La participación de la población rural es uno de los puntos menos debatidos de la llamada "sociedad de la información", la sociedad interconectada y global es una sociedad urbana... la exclusión de los habitantes rurales [1] es mayor que la de grupos sociales urbanos. La ciudad solía ser el antónimo del campo. Hoy el antónimo de campo es ciberespacio

Esa exclusión tiene que ver con los costos de adquirir equipos, programas o servicios informáticos para comunidades de muy bajos ingresos monetarios.

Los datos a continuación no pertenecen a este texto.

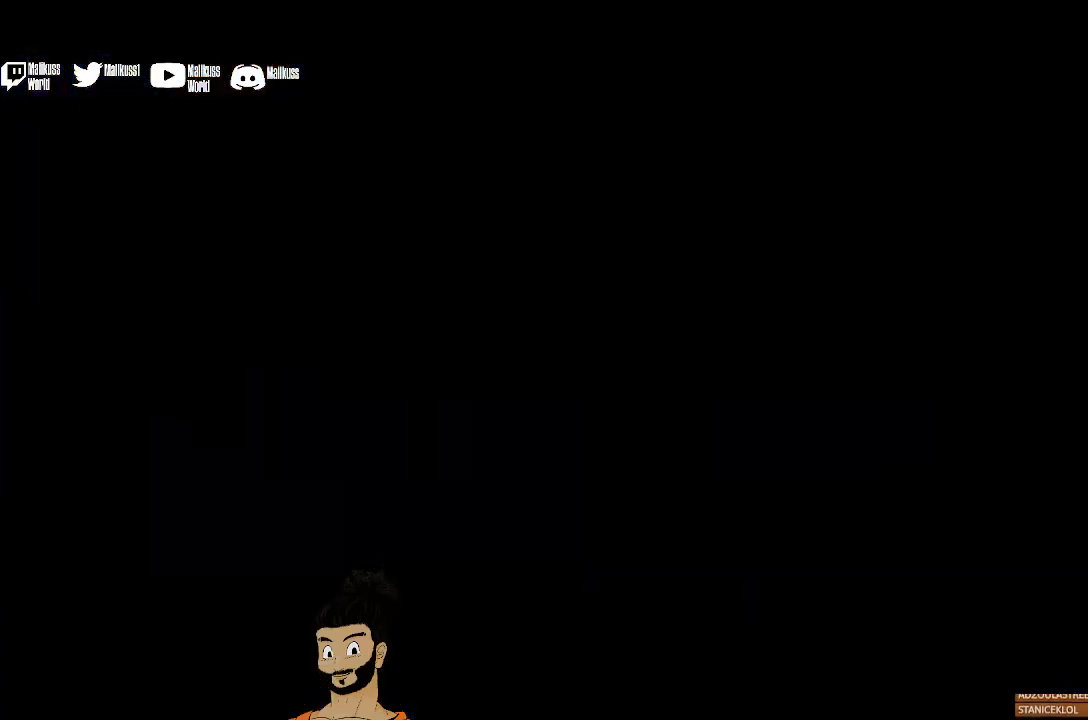
{"buttons": [], "left_stick": "up", "events": [[33, "left_stick", "center"], [467, "left_stick", "up"]]}
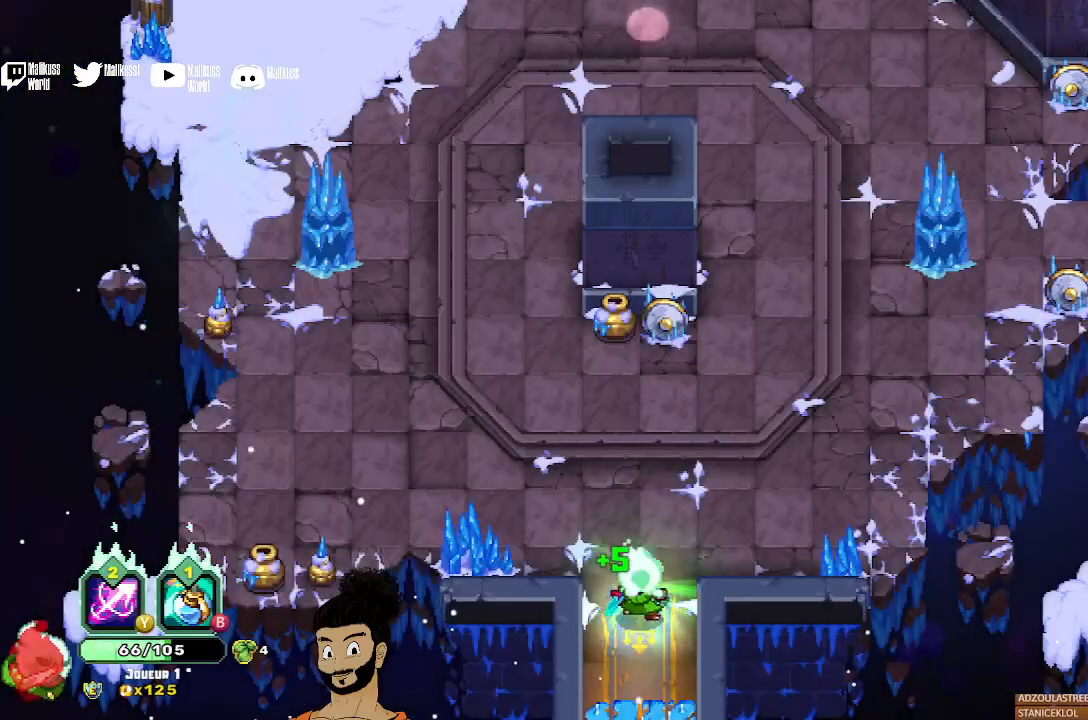
{"buttons": [], "left_stick": "up-left", "events": [[433, "left_stick", "up-left"]]}
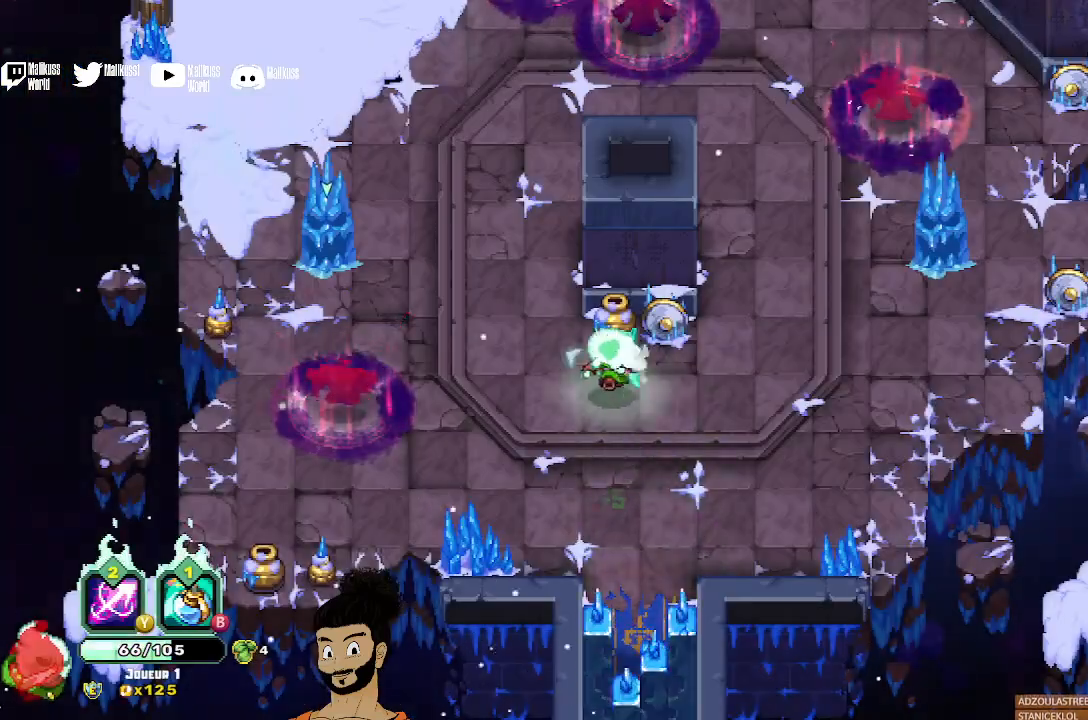
{"buttons": ["X"], "left_stick": "center", "events": [[67, "left_stick", "left"], [133, "X", "down"], [433, "left_stick", "center"]]}
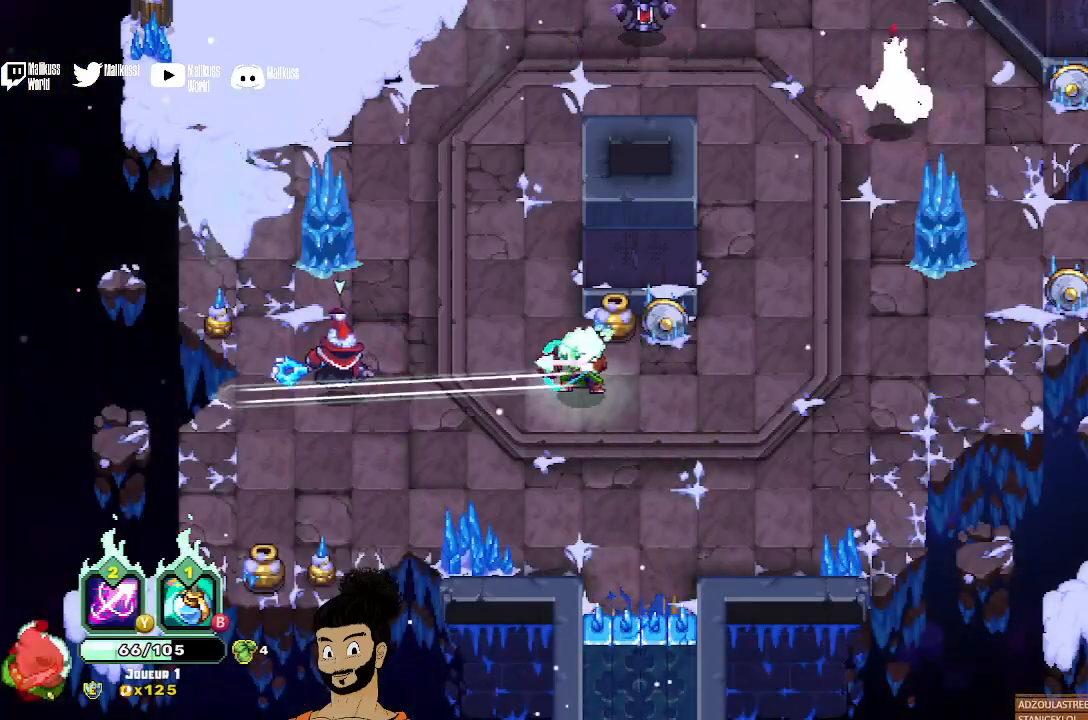
{"buttons": ["X"], "left_stick": "center", "events": []}
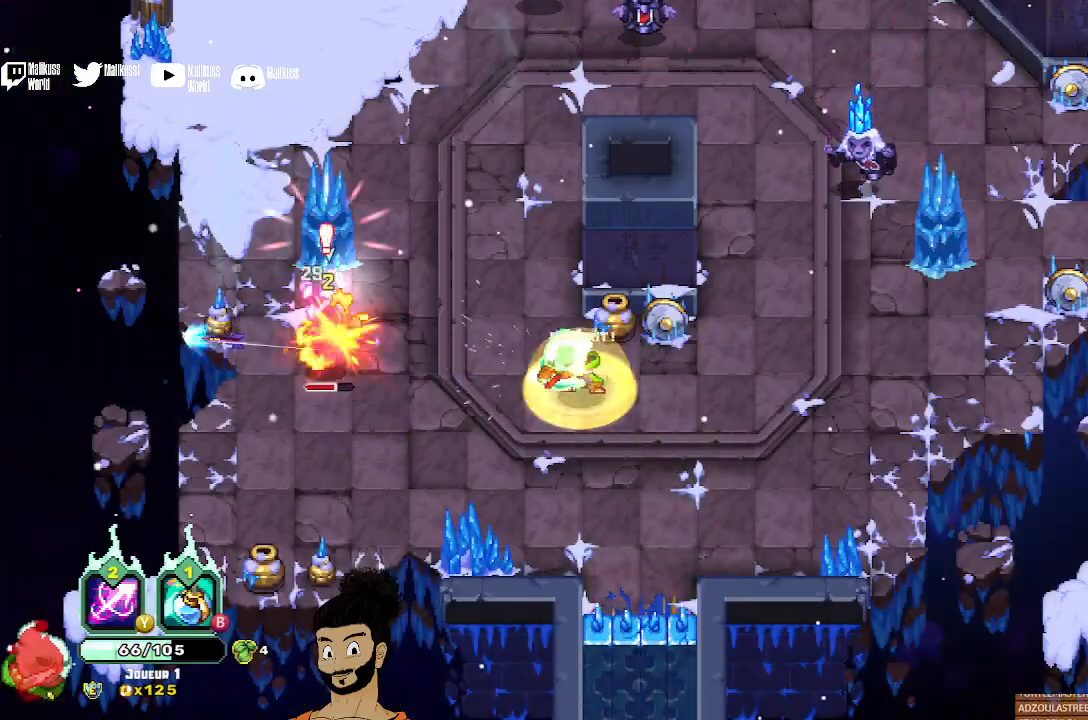
{"buttons": [], "left_stick": "center", "events": [[333, "X", "up"], [400, "X", "down"], [467, "X", "up"]]}
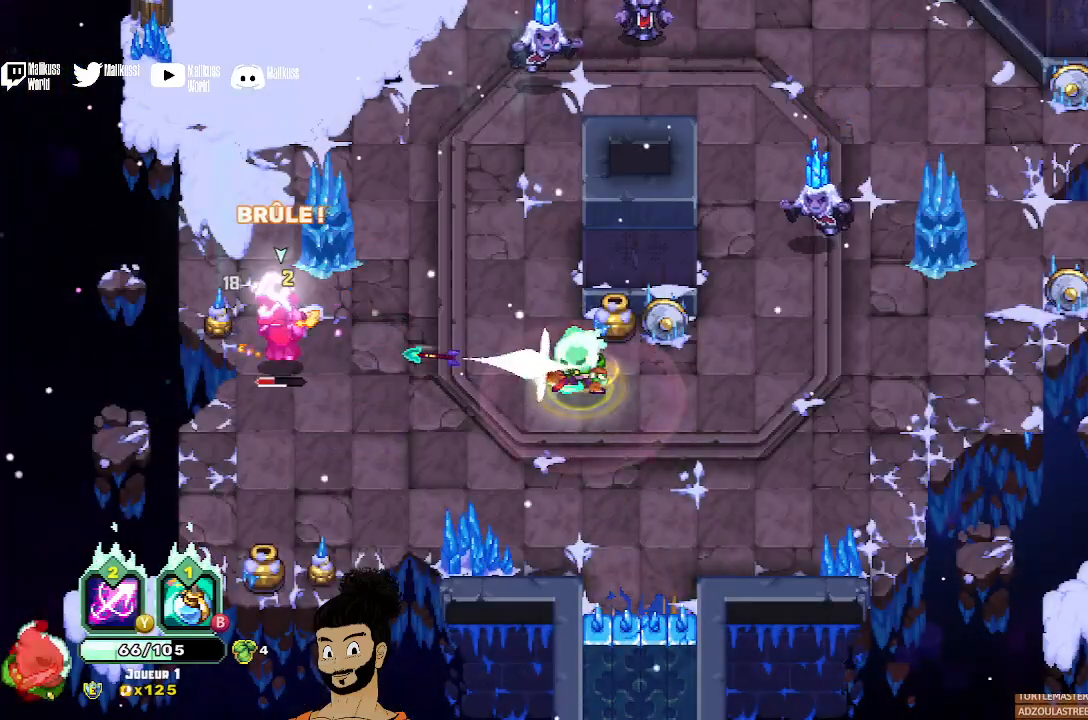
{"buttons": ["A"], "left_stick": "down-left", "events": [[67, "X", "down"], [100, "left_stick", "left"], [133, "X", "up"], [300, "A", "down"], [400, "A", "up"], [400, "left_stick", "down-left"], [467, "A", "down"]]}
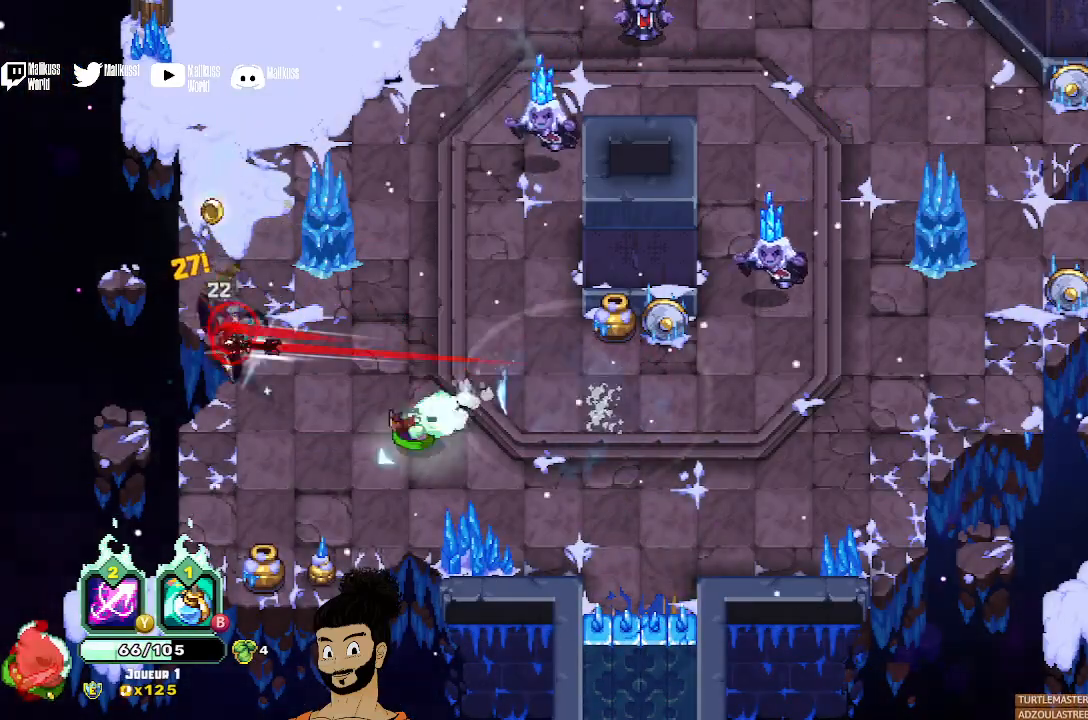
{"buttons": ["X"], "left_stick": "up-right", "events": [[33, "A", "up"], [67, "left_stick", "left"], [167, "X", "down"], [200, "left_stick", "up-left"], [333, "left_stick", "up-right"]]}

Conectar a Internet una escuela en una zona rural cuesta decenas de veces más que conectar una de una zona urbana, el problema no es solo económico, la falta de infraestructura básica como suministro confiable de electricidad, posibilidades de conectividad telefónica o de cualquier otro tipo se convierten en obstáculos aun mayores.

Pero la introducción de computadores y otras tecnologías informáticas en comunidades campesinos se enfrenta a otro tipo de obstáculos: las condiciones culturales del medio rural. En Paipa, Boyacá, por ejemplo, las tutoras del grupo SAT Los Medios han descubierto que el corrector ortográfico del procesador de textos del computador que recibieron en donación ha incidido en la forma en que hablan los estudiantes, algunas expresiones tradicionales de los campesinos boyacenses no son aceptadas por el programa y eso les ha cuestionado... es una oportunidad pedagógica, también un riesgo de alienación.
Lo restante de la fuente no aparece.